### Dataset records

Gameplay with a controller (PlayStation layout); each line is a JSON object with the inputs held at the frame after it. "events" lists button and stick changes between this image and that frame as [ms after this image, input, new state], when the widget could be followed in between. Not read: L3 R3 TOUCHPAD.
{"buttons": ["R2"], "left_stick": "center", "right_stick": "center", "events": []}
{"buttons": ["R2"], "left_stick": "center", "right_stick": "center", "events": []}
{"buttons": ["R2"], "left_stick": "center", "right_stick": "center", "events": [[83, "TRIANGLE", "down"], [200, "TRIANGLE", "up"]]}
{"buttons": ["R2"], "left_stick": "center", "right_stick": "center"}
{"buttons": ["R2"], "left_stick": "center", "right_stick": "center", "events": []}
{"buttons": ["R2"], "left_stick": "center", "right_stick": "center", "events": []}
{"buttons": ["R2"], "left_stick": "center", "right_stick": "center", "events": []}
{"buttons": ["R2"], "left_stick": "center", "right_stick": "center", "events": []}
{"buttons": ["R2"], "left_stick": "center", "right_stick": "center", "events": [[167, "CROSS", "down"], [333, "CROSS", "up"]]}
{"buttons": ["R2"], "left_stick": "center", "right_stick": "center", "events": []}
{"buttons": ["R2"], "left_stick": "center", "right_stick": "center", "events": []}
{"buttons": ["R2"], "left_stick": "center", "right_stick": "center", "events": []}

######

Find the lines above holding the word "down" and show them.

{"buttons": ["R2"], "left_stick": "center", "right_stick": "center", "events": [[83, "TRIANGLE", "down"], [200, "TRIANGLE", "up"]]}
{"buttons": ["R2"], "left_stick": "center", "right_stick": "center", "events": [[167, "CROSS", "down"], [333, "CROSS", "up"]]}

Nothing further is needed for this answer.